O espiritualista é radical com ele mesmo, ou seja, combate em si a visão de anomalias que ele vê e não o que os outros acham. Vive para implementar em si as reformas absolutas e não no outro; para que ele vivencie o bem e o mal universalmente falando e não dentro dos padrões individualistas do ser humanizado, dando a cada um o direito de achar o que quiser.

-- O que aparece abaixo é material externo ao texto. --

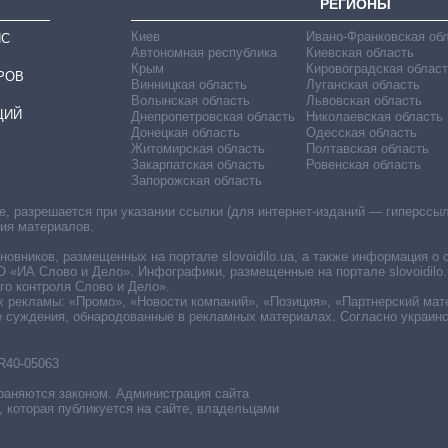
РЕГИОНЫ
Киев
Ивано-Франковская об
ИС
Автономная республика
Киевская область
Крым
Кировоградская област
РОВ
Винницкая область
Луганская область
Волынская область
Львовская область
ЦИЙ
Днепропетровская область
Николаевская область
Донецкая область
Одесская область
Житомирская область
Полтавская область
Закарпатская область
Ровенская область
Запорожская область
 разрешается при указании ссылки (для интернет-изданий — гиперссылки
ния материалов.
овников, размещенных на портале slovoidilo.ua, а также информация о 
«ИА Слово и Дело». Инфографики, размещенные на портале slovoidilo.
о контроля Слово и Дело».
х рекламы: «Промо», «Новости компаний», «Позиция», «Партнерский мат
е суждения, обнародованные в рекламных материалах. Согласно украин
R40-05063
раняются законом. Администрация сайта
, которая публикуется на сайте, владельцами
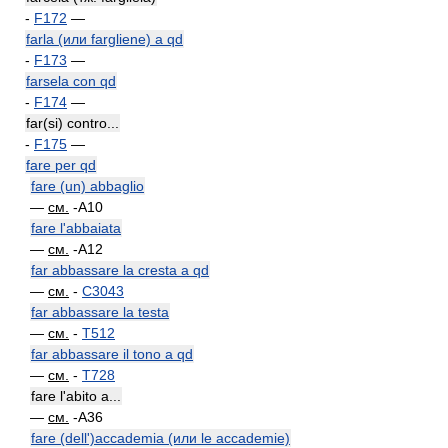
-
F172
—
farla (или fargliene) a qd
-
F173
—
farsela con qd
-
F174
—
far(si) contro...
-
F175
—
fare per qd
fare (un) abbaglio
—
см.
-A10
fare l'abbaiata
—
см.
-A12
far abbassare la cresta a qd
—
см.
-
C3043
far abbassare la testa
—
см.
-
T512
far abbassare il tono a qd
—
см.
-
T728
fare l'abito a...
—
см.
-A36
fare (dell')accademia (или le accademie)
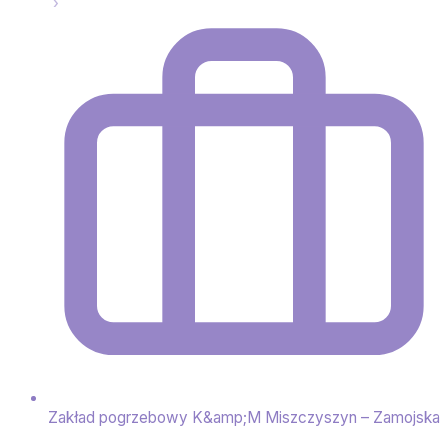
Zakład pogrzebowy K&amp;M Miszczyszyn – Zamojska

Aliás, o que seria das mensagens de Cristo sem o radicalismo na fé e submissão que as caracterizaram? Como teria Francisco de Assis deixado uma exemplificação tão grande se não fosse radical na sua luta contra as sociedades constituídas? O que seria de Chico Xavier se não fosse radical na sua luta para implantar o espiritismo no Brasil? Nada. Foi com o radicalismo pelo espiritualismo, aplicados às suas próprias vidas, sem críticas ao próximo, que eles deixaram ensinamentos e exemplos para que vivêssemos a nossa.

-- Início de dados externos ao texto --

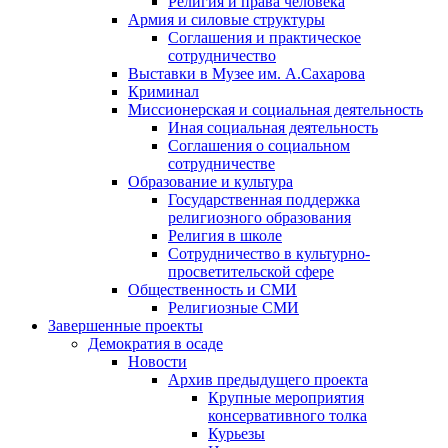
Религия и права человека
Армия и силовые структуры
Соглашения и практическое
сотрудничество
Выставки в Музее им. А.Сахарова
Криминал
Миссионерская и социальная деятельность
Иная социальная деятельность
Соглашения о социальном
сотрудничестве
Образование и культура
Государственная поддержка
религиозного образования
Религия в школе
Сотрудничество в культурно-
просветительской сфере
Общественность и СМИ
Религиозные СМИ
Завершенные проекты
Демократия в осаде
Новости
Архив предыдущего проекта
Крупные мероприятия
консервативного толка
Курьезы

Sem o radicalismo pelo espiritualismo, os grandes mentores da humanidade nada teriam exemplificado. Teriam vivido como nós, que em determinados momentos somos espiritualistas, aplicamos o conhecimento trazido pelos amigos espirituais, mas em outros vivemos a plenitude do materialismo. Tudo isso movido pelo interesse individual, que o espiritualista é radicalmente contrário.

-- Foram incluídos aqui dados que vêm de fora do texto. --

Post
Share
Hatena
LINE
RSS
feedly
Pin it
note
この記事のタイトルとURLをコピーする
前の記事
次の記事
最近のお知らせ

A quem vive desta forma Cristo chamou de professores da lei (os que conhecem, mas não praticam integralmente) e à forma de agir deles de hipocrisia.

Claro que o espírito mais próximo de Deus do nosso orbe não poderia estar ofendendo ou criticando aqueles que não eram radicais na aplicação do que sabiam. O termo hipocrisia não pode, então, ser entendido como um xingamento, uma ofensa, mas como também definido no dicionário: falsidade.

É falso aquele que não é radical, ou seja, aquele que não aplica o que recebe dos amigos espirituais a todos os acontecimentos da vida, mas só quando quer aplicar. É falso aquele que aplica as verdades espirituais apenas àquilo que gosta, quer, ou lhe interessa. Era isso que Cristo, o radical pela reforma íntima (viver a existência como atividade espiritual e não vida material), queria incitar os professores da lei a viver quando os qualifica como falsos.

Que adianta orarmos e adorarmos a Cristo sem, como ele, sermos também radicais na nossa existência pelo espiritual, por Deus e por Seu Amor? Que adianta mostramos o exemplo de São Francisco sem vivenciarmos o seu radicalismo? Que adianta lermos todas as obras deixadas por Francisco Cândido Xavier sem seguirmos o radicalismo que elas contêm? Nada. Devemos ser radicais no nosso trato com as coisas espirituais para podermos honrar os ensinamentos que nos foram deixados por aqueles que missionariamente nos antecederam.

Afinal de contas, o ser humanizado é por característica um radical: só resta saber à que se apegar radicalmente. Somos seres radicais porque defendemos nosso ponto de vista constantemente quando eles são ameaçados por palpites dos outros. No momento que o nosso saber é ameaçado pelo do próximo, como radicais que somos por nossas verdades, nos defendemos querendo provar ao outro que nós é que estamos certos e eles errados. Defender um ponto de vista, uma idéia, ou planejamento individual não é um radicalismo?

Então, o que estou querendo com este texto não é defender o despotismo, mas exortar à defesa do espiritualismo até as últimas conseqüências e não apenas naquilo que nos favorece ou apetece defender. Portanto, o problema não está em sermos ou não radicais, mas a que doutrina nós iremos radicalizar: o individualismo ou o universalismo?

Estou falando em ser radicalmente amoroso; em buscar radicalmente o seu eu interior sem vivenciar o eu exterior; em vivenciar a vida material radicalmente voltado para o sentido espiritual dela. Não estou querendo destruir nem impor nada, mas apenas sugerindo o redirecionamento do radicalismo para o espiritualismo ao invés de exercê-lo dentro do interesse individual.

Por isso afirmei e volto a repetir: o espiritualismo só pode ser vivenciado com radicalismo. Não com o despotismo de querer estar certo e achar que os outros estejam errados, mas com a consciência que não devemos transigir daquilo que nos foi ofertado pelos radicais por Deus em momento algum.